Device to Host Symbol Memcpy

I have a global array:

device unsigned int d_array[10];

I want to copy the value from one single array element to host memory, in host code. Is this possible?

I can call CudaGetSymbolAddress() to get the address of symbol d_array, but can I do any indexing or pointer arithmetic before calling CudaMemcpy(…, cudaMemcpyDeviceToHost) in order to copy a single array element?

I have had trouble doing this. Is the way to do this to copy the entire array rather than trying to copy elements of the array?

Ken Chaffin

You can do device pointer arithmetic on the host, you just can dereference device pointers. So something like

cudaMemcpy(hostpointer,devicepointer+index,sizeof(int), cudaMemcpyDeviceToHost)

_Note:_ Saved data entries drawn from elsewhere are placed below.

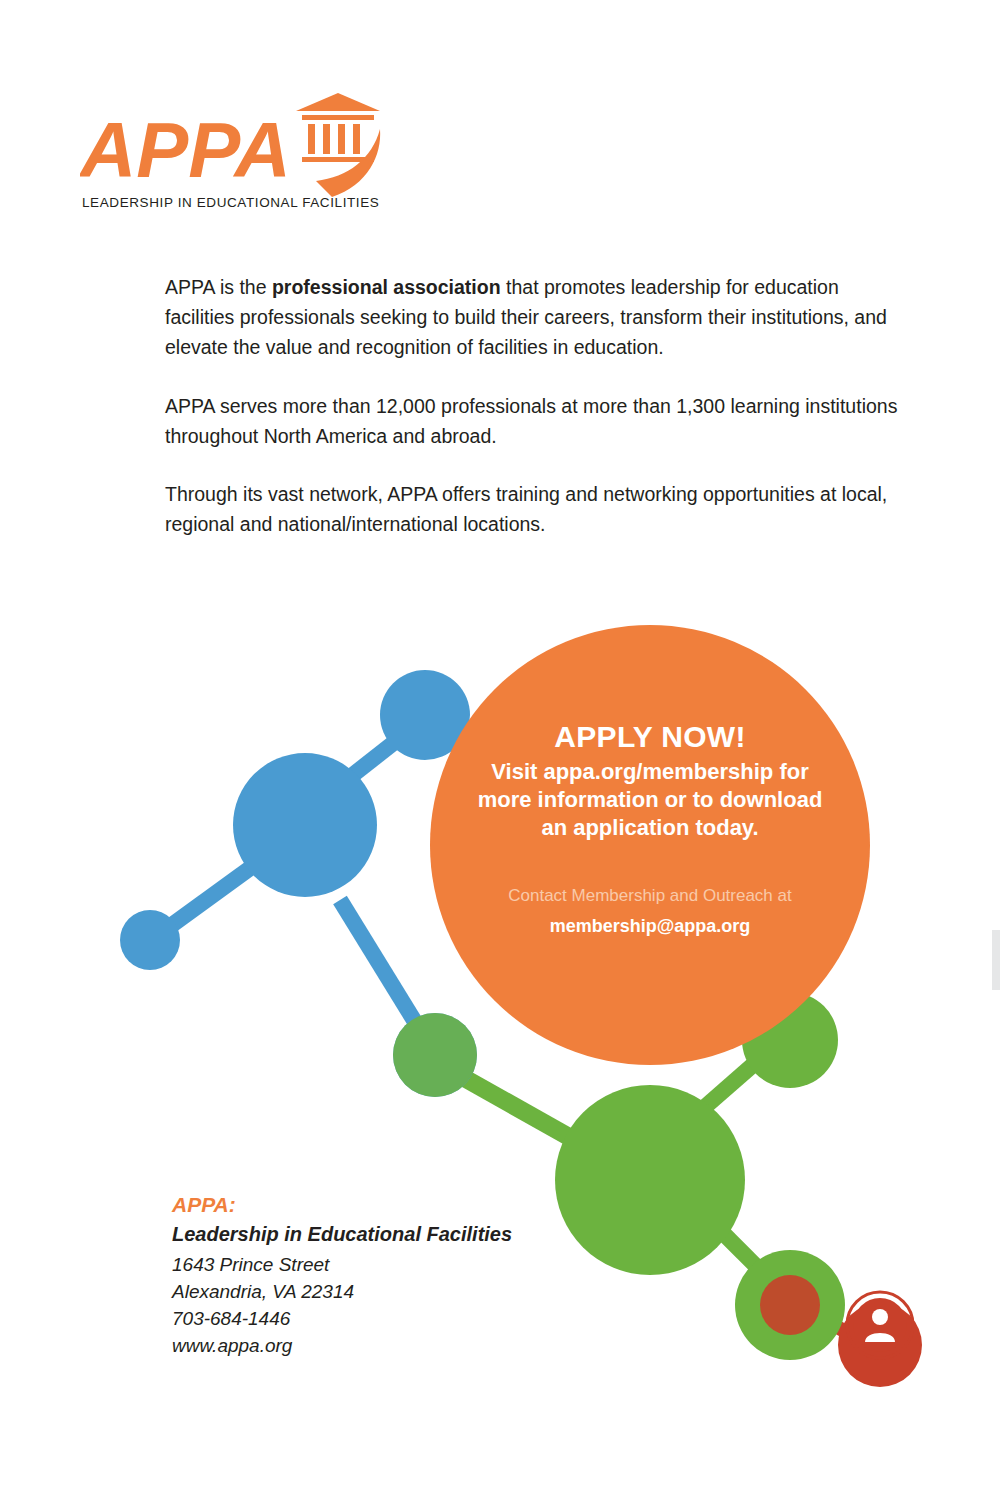APPA LEADERSHIP IN EDUCATIONAL FACILITIES
APPA is the professional association that promotes leadership for education facilities professionals seeking to build their careers, transform their institutions, and elevate the value and recognition of facilities in education.
APPA serves more than 12,000 professionals at more than 1,300 learning institutions throughout North America and abroad.
Through its vast network, APPA offers training and networking opportunities at local, regional and national/international locations.
APPLY NOW!
Visit appa.org/membership for more information or to download an application today.
Contact Membership and Outreach at membership@appa.org
APPA:
Leadership in Educational Facilities
1643 Prince Street
Alexandria, VA 22314
703-684-1446
www.appa.org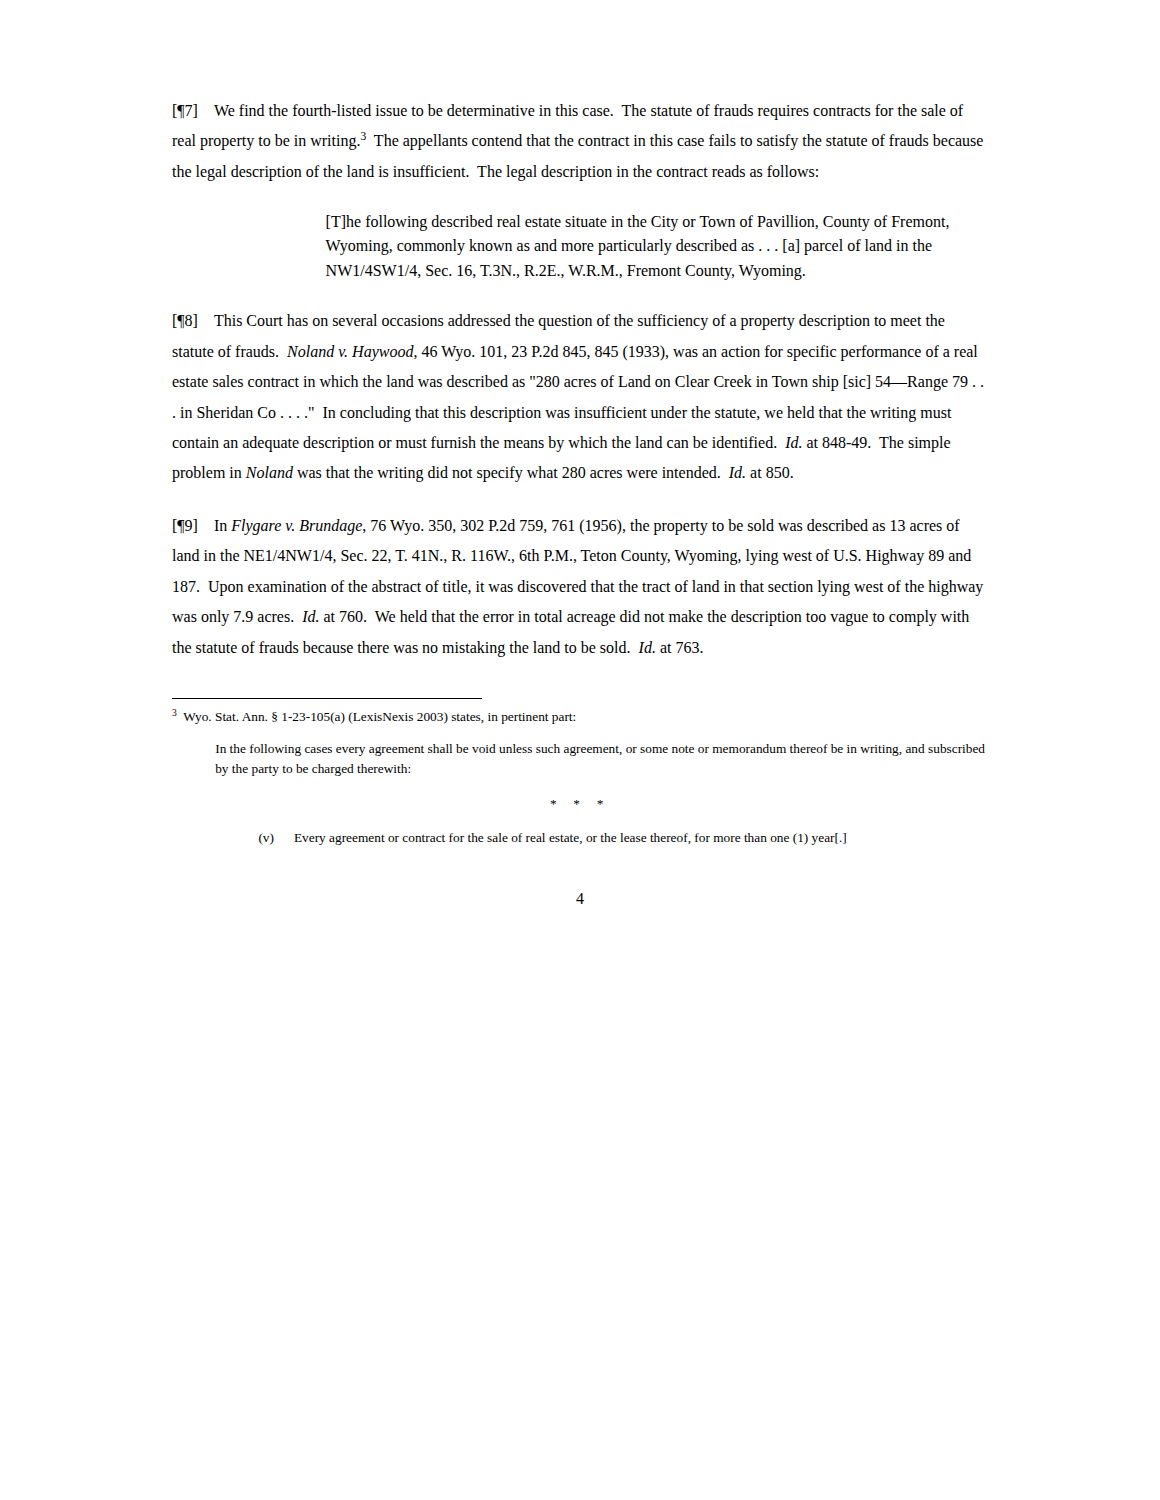[¶7] We find the fourth-listed issue to be determinative in this case. The statute of frauds requires contracts for the sale of real property to be in writing.3 The appellants contend that the contract in this case fails to satisfy the statute of frauds because the legal description of the land is insufficient. The legal description in the contract reads as follows:
[T]he following described real estate situate in the City or Town of Pavillion, County of Fremont, Wyoming, commonly known as and more particularly described as . . . [a] parcel of land in the NW1/4SW1/4, Sec. 16, T.3N., R.2E., W.R.M., Fremont County, Wyoming.
[¶8] This Court has on several occasions addressed the question of the sufficiency of a property description to meet the statute of frauds. Noland v. Haywood, 46 Wyo. 101, 23 P.2d 845, 845 (1933), was an action for specific performance of a real estate sales contract in which the land was described as "280 acres of Land on Clear Creek in Town ship [sic] 54—Range 79 . . . in Sheridan Co . . . ." In concluding that this description was insufficient under the statute, we held that the writing must contain an adequate description or must furnish the means by which the land can be identified. Id. at 848-49. The simple problem in Noland was that the writing did not specify what 280 acres were intended. Id. at 850.
[¶9] In Flygare v. Brundage, 76 Wyo. 350, 302 P.2d 759, 761 (1956), the property to be sold was described as 13 acres of land in the NE1/4NW1/4, Sec. 22, T. 41N., R. 116W., 6th P.M., Teton County, Wyoming, lying west of U.S. Highway 89 and 187. Upon examination of the abstract of title, it was discovered that the tract of land in that section lying west of the highway was only 7.9 acres. Id. at 760. We held that the error in total acreage did not make the description too vague to comply with the statute of frauds because there was no mistaking the land to be sold. Id. at 763.
3 Wyo. Stat. Ann. § 1-23-105(a) (LexisNexis 2003) states, in pertinent part:
In the following cases every agreement shall be void unless such agreement, or some note or memorandum thereof be in writing, and subscribed by the party to be charged therewith:
* * *
(v) Every agreement or contract for the sale of real estate, or the lease thereof, for more than one (1) year[.]
4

should work, if devicepointer holds the address of the global memory symbol. Mind you, if your array is really only 10 integers, I doubt there will be any performance difference whether you copy one or ten.

Okay, that worked. What was causing me a segment fault was using devicepointer[index] rather than devicepointer+index as the argument. Now I have it working with either copying the entire array or just on element. Yes, in my test case there isn’t much difference in copying the array versus one element, but for the general case, I now can do either.

I assume that you meant to type “you just can’t dereference” rather than “you just can dereference” below? And, I suppose that devicepointer[index] is dereferencing the pointer whereas devicicepointer+index is not.


Ken Chaffin

I did.

devicepointer is, unsurprisingly, a device pointer, so trying to execute devicepointer[index] is deferencing it to reads the content of the address it contains, which is usually a segfault, as you have seen. If it were a host pointer, the correct syntax would be &devicepointer[index], but that still won’t work with a device pointer because it still requires dereferencing of the pointer.